> [SOURCE EXTRACT]:
***
I don’t know much about Dewy, but I agree with you that Heidegger was a subjectivitist. I think he start out with Husserl and phenomenology. Phenomenology could be an easy stepping stone to subjectivism and relativism. I know many of the post moderns think highly of him and they are not believers in Truth. But here’s the insane irony: they say it’s true that there is no truth — which is contradictory and hypocritical. However, that doesn’t seem to stop them. I read that some post moderns appeal to Heidegger’s insight that contradiction lies at the deepest levels of Being. And maybe that’s true at the quantum level where phenomena defy common sense, e.g., you can have the same particle occupy two different spaces simultaneously. But I don’t think Heidegger got that insight about contradiction from science or philosophy... maybe through poetry vaulting over everything, but who knows?

I know Heidegger wanted to purify the language of philosophy but I don’t know exactly how. I also know the positivists where suggesting something similar. With the positivists there was a push to make language scientifically accountable. But I think Heidegger was more concerned about Being, its categories and how people got the central idea wrong since Plato. I guess that also goes into the topic of ontics and ontology which you brought up.
***
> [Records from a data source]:

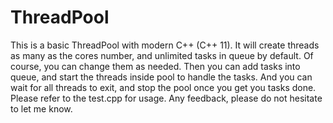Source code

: # ThreadPool
This is a basic ThreadPool with modern C++ (C++ 11).
It will create threads as many as the cores number, and unlimited tasks in queue by default. Of course, you can change them as needed. 
Then you can add tasks into queue, and start the threads inside pool to handle the tasks. 
And you can wait for all threads to exit, and stop the pool once you get you tasks done. 
Please refer to the test.cpp for usage. 
Any feedback, please do not hesitate to let me know. 
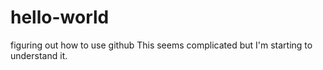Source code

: # hello-world
figuring out how to use github
This seems complicated but I'm starting to understand it.
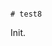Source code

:                                                                                                                                                                                                                                                                                        # test8

Init.
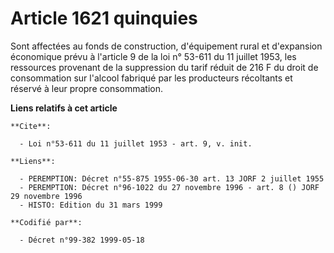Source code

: # Article 1621 quinquies

Sont affectées au fonds de construction, d'équipement rural et d'expansion économique prévu à l'article 9 de la loi n° 53-611
du 11 juillet 1953, les ressources provenant de la suppression du tarif réduit de 216 F du droit de consommation sur l'alcool
fabriqué par les producteurs récoltants et réservé à leur propre consommation.

**Liens relatifs à cet article**

	**Cite**:

	  - Loi n°53-611 du 11 juillet 1953 - art. 9, v. init.

	**Liens**:

	  - PEREMPTION: Décret n°55-875 1955-06-30 art. 13 JORF 2 juillet 1955
	  - PEREMPTION: Décret n°96-1022 du 27 novembre 1996 - art. 8 () JORF 29 novembre 1996
	  - HISTO: Edition du 31 mars 1999

	**Codifié par**:

	  - Décret n°99-382 1999-05-18
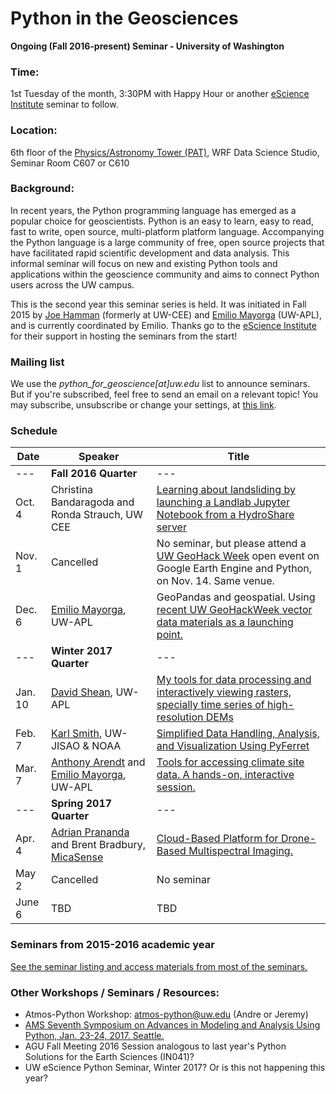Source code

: Python in the Geosciences
====
**Ongoing (Fall 2016-present) Seminar - University of Washington**

### Time:

1st Tuesday of the month, 3:30PM with Happy Hour or another [eScience Institute](http://escience.washington.edu) seminar to follow.

### Location:

6th floor of the [Physics/Astronomy Tower (PAT)](http://uw.edu/maps?pat), WRF Data Science Studio, Seminar Room C607 or C610

### Background:

In recent years, the Python programming language has emerged as a popular choice for geoscientists. Python is an easy to learn, easy to read, fast to write, open source, multi-platform platform language. Accompanying the Python language is a large community of free, open source projects that have facilitated rapid scientific development and data analysis. This informal seminar will focus on new and existing Python tools and applications within the geoscience community and aims to connect Python users across the UW campus.

This is the second year this seminar series is held. It was initiated in Fall 2015 by [Joe Hamman](https://github.com/jhamman/) (formerly at UW-CEE) and [Emilio Mayorga](https://github.com/emiliom/) (UW-APL), and is currently coordinated by Emilio. Thanks go to the [eScience Institute](http://escience.washington.edu) for their support in hosting the seminars from the start!

### Mailing list

We use the *python_for_geoscience[at]uw.edu* list to announce seminars. But if you're subscribed, feel free to send an email on a relevant topic! You may subscribe, unsubscribe or change your settings, at [this link](https://mailman1.u.washington.edu/mailman/listinfo/python_for_geoscience).

### Schedule

| Date | Speaker | Title |
| ------ | ---- | ---- |
| --- | **Fall 2016 Quarter** | --- |
| Oct. 4 | Christina Bandaragoda and Ronda Strauch, UW CEE | [Learning about landsliding by launching a Landlab Jupyter Notebook from a HydroShare server](landlablandslides_20161004/README.md) |
| Nov. 1 | Cancelled | No seminar, but please attend a [UW GeoHack Week](https://geohackweek.github.io/) open event on Google Earth Engine and Python, on Nov. 14. Same venue. |
| Dec. 6 | [Emilio Mayorga](http://apl.uw.edu/people/profile.php?last_name=Mayorga&first_name=Emilio), UW-APL | GeoPandas and geospatial. Using [recent UW GeoHackWeek vector data materials as a launching point.](https://geohackweek.github.io/vector/) |
| --- | **Winter 2017 Quarter** | --- |
| Jan. 10 | [David Shean](https://github.com/dshean), UW-APL | [My tools for data processing and interactively viewing rasters, specially time series of high-resolution DEMs](https://github.com/uwescience/Python-for-geosciences/blob/master/dshean_2017010/README.md) |
| Feb. 7 | [Karl Smith](https://github.com/karlmsmith), UW-JISAO & NOAA | [Simplified Data Handling, Analysis, and Visualization Using PyFerret](https://github.com/uwescience/Python-for-geosciences/blob/master/ksmith_20170207/README.md) |
| Mar. 7 | [Anthony Arendt](http://www.apl.washington.edu/people/profile.php?last=Arendt&first=Anthony) and [Emilio Mayorga](http://apl.uw.edu/people/profile.php?last_name=Mayorga&first_name=Emilio), UW-APL | [Tools for accessing climate site data. A hands-on, interactive session.](https://github.com/uwescience/Python-for-geosciences/tree/master/20170307/README.md) |
| --- | **Spring 2017 Quarter** | --- |
| Apr. 4 | [Adrian Prananda](https://github.com/map34) and Brent Bradbury, [MicaSense](https://www.micasense.com) | [Cloud-Based Platform for Drone-Based Multispectral Imaging.](https://github.com/uwescience/Python-for-geosciences/blob/master/micasense_20170404/README.md) |
| May 2 | Cancelled | No seminar |
| June 6 | TBD | TBD |

### Seminars from 2015-2016 academic year
[See the seminar listing and access materials from most of the seminars.](seminars_2015-2016.md)

### Other Workshops / Seminars / Resources:
- Atmos-Python Workshop: atmos-python@uw.edu (Andre or Jeremy)
- [AMS Seventh Symposium on Advances in Modeling and Analysis Using Python, Jan. 23-24, 2017. Seattle.](https://annual.ametsoc.org/2017/index.cfm/programs/conferences-and-symposia/seventh-symposium-on-advances-in-modeling-and-analysis-using-python/)
- AGU Fall Meeting 2016 Session analogous to last year's Python Solutions for the Earth Sciences (IN041)?
- UW eScience Python Seminar, Winter 2017? Or is this not happening this year?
***
> [CHECK YOUR UNDERSTANDING]:
1 > In the Heidegger passage, what did Heidegger want to purify?
2 > Print the part of the Heidegger passage starting with "I don’t know much" and going on through "but who knows?".

> [EXERCISE ANSWERS]:
1 > The language of philosophy.

2 >
I don’t know much about Dewy, but I agree with you that Heidegger was a subjectivitist. I think he start out with Husserl and phenomenology. Phenomenology could be an easy stepping stone to subjectivism and relativism. I know many of the post moderns think highly of him and they are not believers in Truth. But here’s the insane irony: they say it’s true that there is no truth — which is contradictory and hypocritical. However, that doesn’t seem to stop them. I read that some post moderns appeal to Heidegger’s insight that contradiction lies at the deepest levels of Being. And maybe that’s true at the quantum level where phenomena defy common sense, e.g., you can have the same particle occupy two different spaces simultaneously. But I don’t think Heidegger got that insight about contradiction from science or philosophy... maybe through poetry vaulting over everything, but who knows?